Aim of the exercise:
Answer these from the Reye's syndrome text:
1. In what year did Dr. R. Douglas Reye and his colleagues publish the first study of the syndrome?
2. What typically happens to the level of blood sugar in Reye's syndrome?
3. To how many cases was the UK figure for 1980/1981 revised downward?

+++ Source extract

Thursday, May 15, 2014
For more than a century, aspirin was used to help safely relieve the symptoms of everything from headaches to stomach cramps. But in households with children, this commonplace medication is a potentially dangerous drug. That’s because the use of aspirin has been linked with Reye’s syndrome — a rare but serious illness that can affect the blood, liver and brain of children and teenagers recovering from a viral infection. Reye’s syndrome is a potentially fatal disease that causes numerous detrimental effects to many organs, especially the brain and liver.
In Reye’s syndrome, the level of ammonia and acidity in the blood typically rises while the level of blood sugar drops. At the same time, the liver may swell and develop fat deposits. Swelling also may occur in the brain and can cause emergencysymptoms such as seizures or convulsions. Reye’s syndrome can eventually lead to a coma and brain death.
The incidence of Reye’s syndrome has declined greatly since a peak in 1980. Many people assume the decline is due to the warnings against children taking aspirin, but that may be only part of the reason.
Better tests can diagnose metabolic conditions formerly thought to be Reye’s syndrome. Today children who develop Reye’s syndrome or conditions once thought to be Reye’s syndrome receive an earlier diagnosis and better treatment, which help improve recovery and reduce complications.
History
The syndrome is named after Dr R. Douglas Reye, who, along with fellow Australians Dr. Graeme Morgan and Dr. Jim Baral, published the first study of the syndrome in 1963 in the British medical journal, The Lancet (2:749-52), though the disease was first diagnosed as a unique illness in 1929. Also in 1963, Dr. George Johnson, along with colleagues, published a study about cases with a remarkably similar profile that his team observed occuring in South Carolina following an influenza B outbreak. Formally, the disorder is known as Reye-Johnson Syndrome, although it is more commonly called Reye’s Syndrome.
In 1980, studies in Ohio, Michigan and Arizona by Starko, et al. pointed to the use of aspirin during an upper respiratory tract infection and chicken pox as a potential indicator for the syndrome.
Aspirin use in children and adolescents decreased sharply in the mid-1980′s in North America, the UK, Europe and Australia. A decline in the incidence of Reye’s syndrome was almost immediately observed. The decrease in the number of cases of Reye’s syndrome was once thought to directly correspond to a decrease in aspirin use but that surmise has since come under some scrutiny. The decrease in the number of cases may also reflect a concurrent increased accuracy in diagnosis and the redesignation of misdiagnosed cases since the mid-1980′s — i.e., initially there were thought to be some 47 cases of Reye’s Syndrome in the UK in 1980/1981 but after a reassessment of susbsequent rediagnoses, that figure was revised downward to just 7 cases.

++++++
+++ Supplied material

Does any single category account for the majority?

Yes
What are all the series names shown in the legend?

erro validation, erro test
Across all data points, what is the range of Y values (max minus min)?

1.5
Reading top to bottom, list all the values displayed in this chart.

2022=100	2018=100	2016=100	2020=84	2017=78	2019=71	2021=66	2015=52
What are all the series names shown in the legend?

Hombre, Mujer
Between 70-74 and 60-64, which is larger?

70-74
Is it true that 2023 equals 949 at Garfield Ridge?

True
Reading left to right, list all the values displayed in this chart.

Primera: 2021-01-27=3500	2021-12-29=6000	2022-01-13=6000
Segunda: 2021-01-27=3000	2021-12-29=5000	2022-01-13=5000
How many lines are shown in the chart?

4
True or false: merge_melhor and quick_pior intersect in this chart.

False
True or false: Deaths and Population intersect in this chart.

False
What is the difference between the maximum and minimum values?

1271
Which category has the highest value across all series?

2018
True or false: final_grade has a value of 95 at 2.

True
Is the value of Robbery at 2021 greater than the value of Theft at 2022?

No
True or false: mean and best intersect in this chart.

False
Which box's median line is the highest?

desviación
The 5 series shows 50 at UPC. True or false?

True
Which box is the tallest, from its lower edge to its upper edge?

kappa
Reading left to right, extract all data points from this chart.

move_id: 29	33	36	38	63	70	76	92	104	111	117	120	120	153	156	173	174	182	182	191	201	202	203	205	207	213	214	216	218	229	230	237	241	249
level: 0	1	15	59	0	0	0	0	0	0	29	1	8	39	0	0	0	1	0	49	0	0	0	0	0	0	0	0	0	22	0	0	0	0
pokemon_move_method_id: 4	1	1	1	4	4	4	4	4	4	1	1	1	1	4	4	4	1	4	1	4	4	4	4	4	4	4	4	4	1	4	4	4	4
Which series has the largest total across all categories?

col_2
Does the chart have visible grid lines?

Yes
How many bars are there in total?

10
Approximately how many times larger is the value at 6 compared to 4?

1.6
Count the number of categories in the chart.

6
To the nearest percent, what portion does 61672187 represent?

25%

++++++

Result of the exercise:
1. 1963
2. It drops.
3. 7